Making SVN on apache server windows integrated authentication for free

Question

Hi i work in a place that runs programming courses, in alot of the courses the students are required to do a project in order to pass the course, and sometimes the projects are even done in groups, so you can understan the need for version control, we use svn and we run it on an apache server in a windows server 2003 operting system.

in order for the students not to be able to copy each others code we want to make the authntication with the svn server windows integrated, meaning that the student won't be prompt for user name and password when he is trying to access the svn, but will automatically connect to the svn with the current user name and password.

our fear is that students will share thier passwords with one another and easily get each others version of code from the svn.

I have tried searching for this on the internet, i found a version of visual svn server that supports Integrated windows authentication but this supports costs money,

I have tried using windows authntication modules for the apache server (mod_auth_sspi) but that didn't stop me from getting prompt for user name and password.

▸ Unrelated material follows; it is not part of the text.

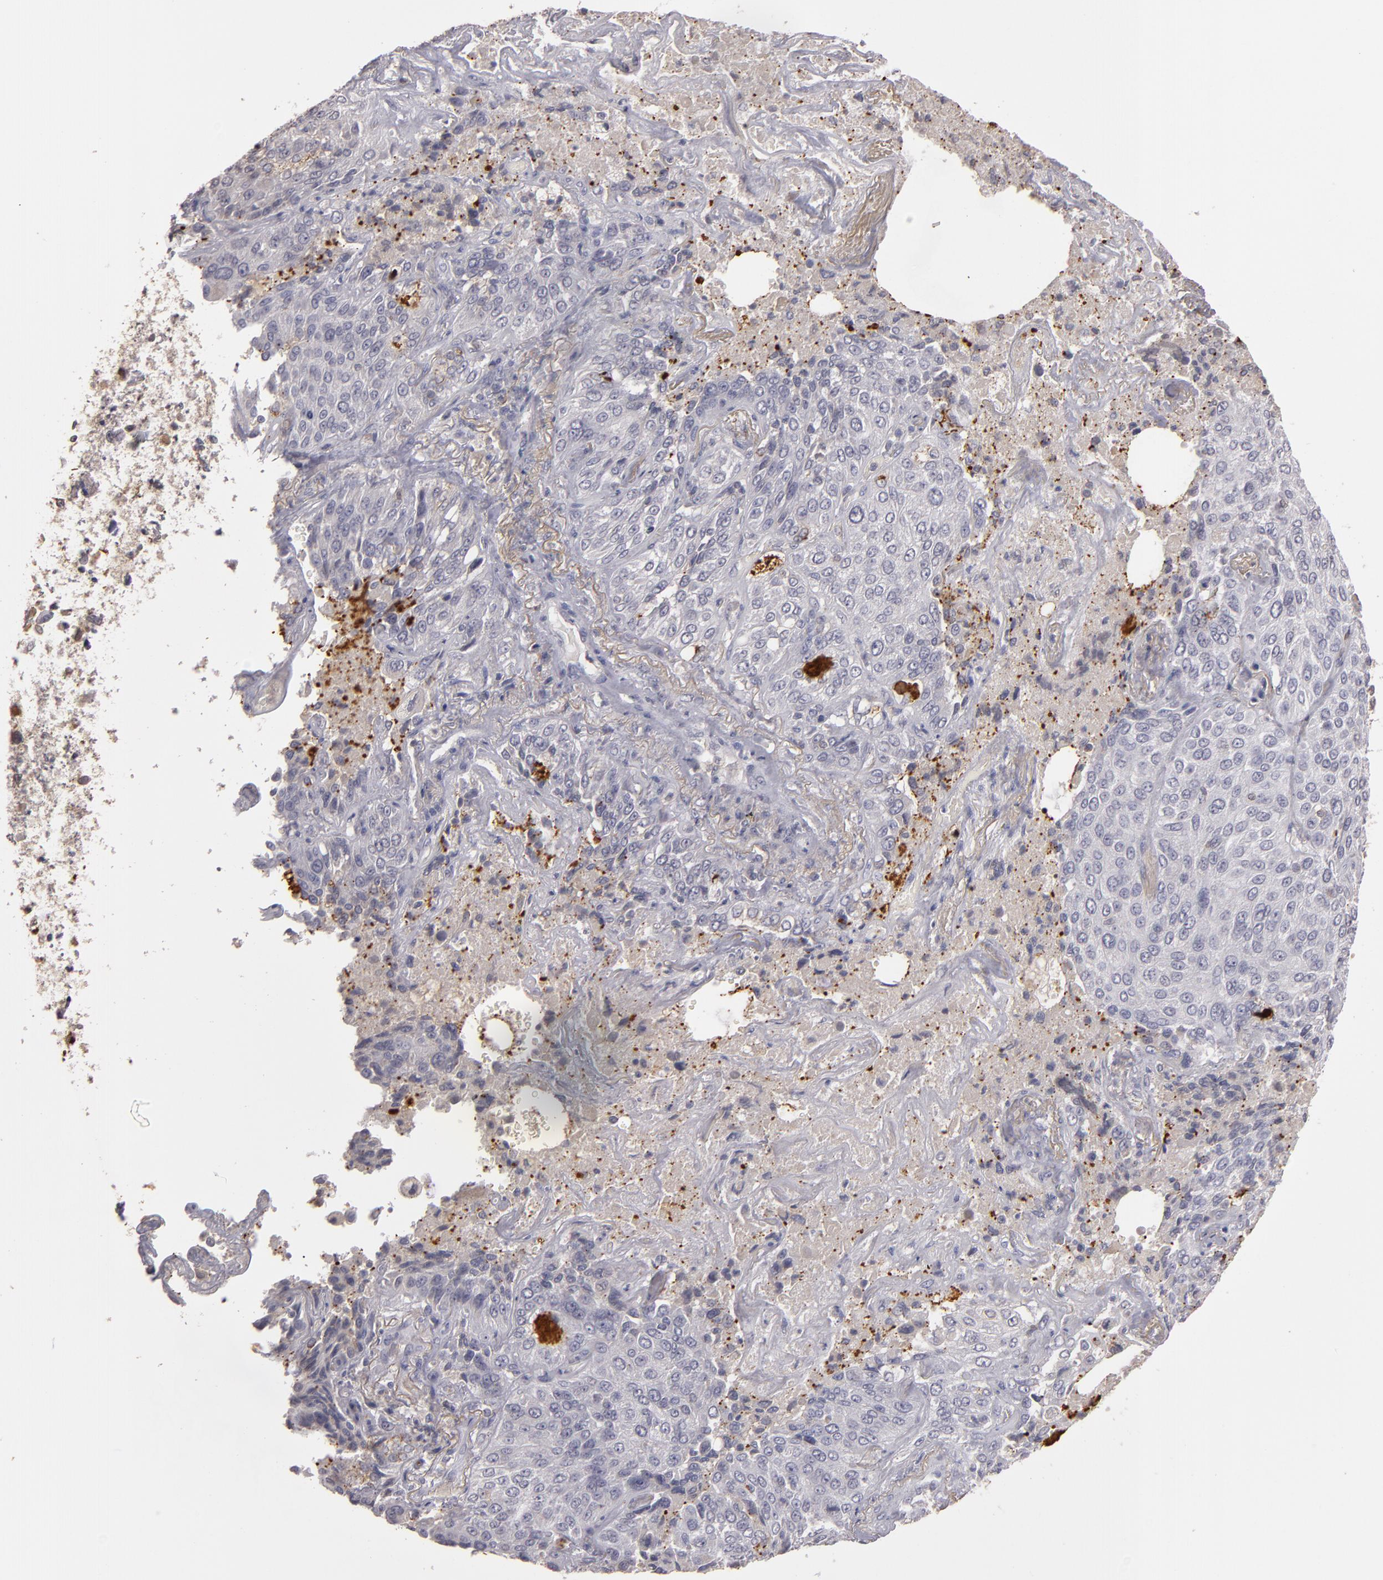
{"staining": {"intensity": "negative", "quantity": "none", "location": "none"}, "tissue": "lung cancer", "cell_type": "Tumor cells", "image_type": "cancer", "snomed": [{"axis": "morphology", "description": "Squamous cell carcinoma, NOS"}, {"axis": "topography", "description": "Lung"}], "caption": "Immunohistochemical staining of human lung cancer exhibits no significant staining in tumor cells.", "gene": "MBL2", "patient": {"sex": "male", "age": 54}}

has anyone succeded in making his svn server windows integrated? and how? does anyone know of any other free version control systems that can be windows integrated? or maybe have any sort of an idea on my situation.

thanks.

Answer 1

I managed to achive this by making my svn authentication SSL, and setting the svn attribute "OfferBasic" inside the repository location tag to off.

Answer 2

I'm using Collabnet Subversion Edge here, and it appears to do LDAP. I'm not a security guy I don't know if that is the same as what you need.

Answer 3

In order for the students not to be able to copy each others code we want to make the authentication with the svn server windows integrated, meaning that the student won't be prompt for user name and password when he is trying to access the svn, but will automatically connect to the svn with the current user name and password.

How would this scheme prevent student A from passing the code over to student B?

Student A could simply download the code, zip it up, and pass it over to student B. Or, student A could use a client like svn-git, download the whole repository and pass it to student B. And, if student A gave student B the password to their Windows account, what's to prevent student B from logging in as student A?

Back in Windows NT days, you could use NTLM. NTLM assumed that since you were logged into a Windows machine that was certified as a valid machine on the network, you already had authenticated and didn't need to reauthenticate. Thus, no need to ask for an account and password.

But NTLM required the server to be running IIS and the client running Windows NT and Internet Explorer 5. I believe it is still possible to use NTLM, but Microsoft no longer recommends it because it was so full of security holes.

Even if you could use NTLM, there's no Subversion server that works over IIS and there's no Subversion client that allows checkout via IE.

All you're doing is making it more difficult for students to actually do their work.